In Python 2, range() returns a list and xrange() returns a generator. I expect generating and iterating through a list to be faster than iterating through a generator. It did not work out that way in the following exercises. xrange() was always faster.


In [1]:
from __future__ import print_function

In [2]:
def get_known_good_output(n):
    n -= 1
    return n * (n+1) // 2

In [3]:
def foo(f, n):
    return sum(f(n))

In [4]:
for n in (10, 1000, 10**8):
    f = range
    assert foo(f, n) == get_known_good_output(n)
    %timeit foo(f, n)


The slowest run took 5.28 times longer than the fastest. This could mean that an intermediate result is being cached 
1000000 loops, best of 3: 723 ns per loop
100000 loops, best of 3: 20.6 µs per loop
1 loops, best of 3: 12.1 s per loop

In [5]:
for n in (10, 1000, 10**8):
    f = xrange
    assert foo(f, n) == get_known_good_output(n)
    %timeit foo(f, n)


The slowest run took 11.68 times longer than the fastest.

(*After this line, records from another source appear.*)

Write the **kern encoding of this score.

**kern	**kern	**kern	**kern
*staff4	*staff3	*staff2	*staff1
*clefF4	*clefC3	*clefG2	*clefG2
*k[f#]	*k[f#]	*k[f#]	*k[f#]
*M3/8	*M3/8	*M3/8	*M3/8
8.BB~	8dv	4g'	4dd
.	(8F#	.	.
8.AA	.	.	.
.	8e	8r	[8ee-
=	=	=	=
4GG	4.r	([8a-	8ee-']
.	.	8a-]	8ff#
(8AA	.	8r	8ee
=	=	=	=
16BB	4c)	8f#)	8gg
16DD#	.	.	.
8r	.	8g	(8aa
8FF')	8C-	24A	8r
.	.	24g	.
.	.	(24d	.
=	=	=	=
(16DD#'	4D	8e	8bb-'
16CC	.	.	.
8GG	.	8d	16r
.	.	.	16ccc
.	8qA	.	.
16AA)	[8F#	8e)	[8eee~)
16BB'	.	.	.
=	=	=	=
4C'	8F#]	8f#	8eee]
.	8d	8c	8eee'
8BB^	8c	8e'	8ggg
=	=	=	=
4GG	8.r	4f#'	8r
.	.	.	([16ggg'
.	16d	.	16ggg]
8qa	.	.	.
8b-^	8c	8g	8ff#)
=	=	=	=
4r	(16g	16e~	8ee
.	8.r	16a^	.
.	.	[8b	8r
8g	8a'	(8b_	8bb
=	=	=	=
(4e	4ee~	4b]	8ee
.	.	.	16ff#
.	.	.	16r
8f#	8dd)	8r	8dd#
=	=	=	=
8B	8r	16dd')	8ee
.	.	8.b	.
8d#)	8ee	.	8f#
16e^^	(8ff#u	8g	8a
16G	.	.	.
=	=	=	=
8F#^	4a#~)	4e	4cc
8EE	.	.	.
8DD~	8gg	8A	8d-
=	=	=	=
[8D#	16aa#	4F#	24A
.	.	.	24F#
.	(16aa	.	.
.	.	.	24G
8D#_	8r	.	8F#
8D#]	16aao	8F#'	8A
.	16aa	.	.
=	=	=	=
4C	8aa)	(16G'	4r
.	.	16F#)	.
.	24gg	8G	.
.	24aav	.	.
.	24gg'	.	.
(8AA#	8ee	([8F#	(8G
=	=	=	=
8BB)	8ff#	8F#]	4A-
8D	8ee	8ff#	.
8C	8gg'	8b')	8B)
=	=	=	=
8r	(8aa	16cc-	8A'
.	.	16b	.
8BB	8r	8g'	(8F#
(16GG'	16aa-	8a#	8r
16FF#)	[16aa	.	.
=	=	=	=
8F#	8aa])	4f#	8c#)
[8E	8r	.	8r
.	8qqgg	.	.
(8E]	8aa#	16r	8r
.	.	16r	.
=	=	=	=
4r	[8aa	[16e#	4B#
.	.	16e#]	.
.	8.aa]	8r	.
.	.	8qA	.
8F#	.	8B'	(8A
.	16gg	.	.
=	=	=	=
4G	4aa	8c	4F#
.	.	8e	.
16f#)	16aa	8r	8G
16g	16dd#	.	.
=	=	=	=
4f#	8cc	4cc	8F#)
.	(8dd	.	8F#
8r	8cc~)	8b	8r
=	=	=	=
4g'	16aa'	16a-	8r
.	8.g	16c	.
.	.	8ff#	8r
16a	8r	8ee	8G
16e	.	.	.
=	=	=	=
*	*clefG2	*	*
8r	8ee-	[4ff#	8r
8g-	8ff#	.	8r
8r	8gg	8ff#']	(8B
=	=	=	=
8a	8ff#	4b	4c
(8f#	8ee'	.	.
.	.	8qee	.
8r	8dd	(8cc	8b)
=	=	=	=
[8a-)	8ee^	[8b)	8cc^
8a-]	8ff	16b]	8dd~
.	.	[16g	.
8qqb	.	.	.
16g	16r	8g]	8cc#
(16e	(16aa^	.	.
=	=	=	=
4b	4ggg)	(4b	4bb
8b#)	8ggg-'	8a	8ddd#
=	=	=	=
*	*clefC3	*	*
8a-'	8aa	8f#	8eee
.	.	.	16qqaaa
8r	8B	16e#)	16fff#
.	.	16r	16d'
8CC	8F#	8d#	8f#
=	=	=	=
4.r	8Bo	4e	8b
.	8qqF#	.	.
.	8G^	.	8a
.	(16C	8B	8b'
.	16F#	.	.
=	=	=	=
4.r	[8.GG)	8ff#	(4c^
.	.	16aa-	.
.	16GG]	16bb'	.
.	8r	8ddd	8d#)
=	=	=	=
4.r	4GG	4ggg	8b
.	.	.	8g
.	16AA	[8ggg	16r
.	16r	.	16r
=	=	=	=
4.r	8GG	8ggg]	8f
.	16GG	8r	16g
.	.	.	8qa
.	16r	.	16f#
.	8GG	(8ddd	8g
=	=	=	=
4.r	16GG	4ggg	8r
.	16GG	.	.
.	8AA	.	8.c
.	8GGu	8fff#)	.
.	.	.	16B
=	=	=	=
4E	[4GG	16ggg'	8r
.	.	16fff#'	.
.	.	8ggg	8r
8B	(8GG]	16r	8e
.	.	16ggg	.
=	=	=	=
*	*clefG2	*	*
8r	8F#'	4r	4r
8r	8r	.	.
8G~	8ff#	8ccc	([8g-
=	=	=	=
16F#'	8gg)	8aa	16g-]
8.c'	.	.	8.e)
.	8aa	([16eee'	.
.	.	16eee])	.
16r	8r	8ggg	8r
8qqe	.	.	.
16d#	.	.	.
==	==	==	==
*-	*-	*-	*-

This could mean that an intermediate result is being cached 
1000000 loops, best of 3: 592 ns per loop
100000 loops, best of 3: 14.3 µs per loop
1 loops, best of 3: 9.56 s per loop

range() makes the whole list before execution can continue, whereas values from xrange() a generated one at a time, so range() requires enough memory to hold the entire list in memory whereas xrange() only needs a little bit of memory. For large values, range will use up all memory then crash whereas xrange will just work. Also, since range() makes the whole list before continuing, range() has greater latency. The following cells demonstrate that.


In [6]:
def foo(f, n, last):
    total = 0
    for i in f(n):
        total += i
        if i >= last:
            break
    return total

In [7]:
n = 10**8
last = 100
known_good_output = get_known_good_output(last+1)
known_good_output


Out[7]:
5050

In [8]:
f = range
assert foo(f, n, last) == known_good_output
%timeit foo(f, n, last)


1 loops, best of 3: 2.45 s per loop

In [9]:
f = xrange
assert foo(f, n, last) == known_good_output
%timeit foo(f, n, last)


100000 loops, best of 3: 7.51 µs per loop

For Python 2, I prefer the behavior of xrange() over that of range(). xrange() has low latency for the first value and is thrifty with memory.

However, I dislike the ugly x in the name of xrange and usually stick to range() for portability with Python 3 unless I really need the behavior of xrange().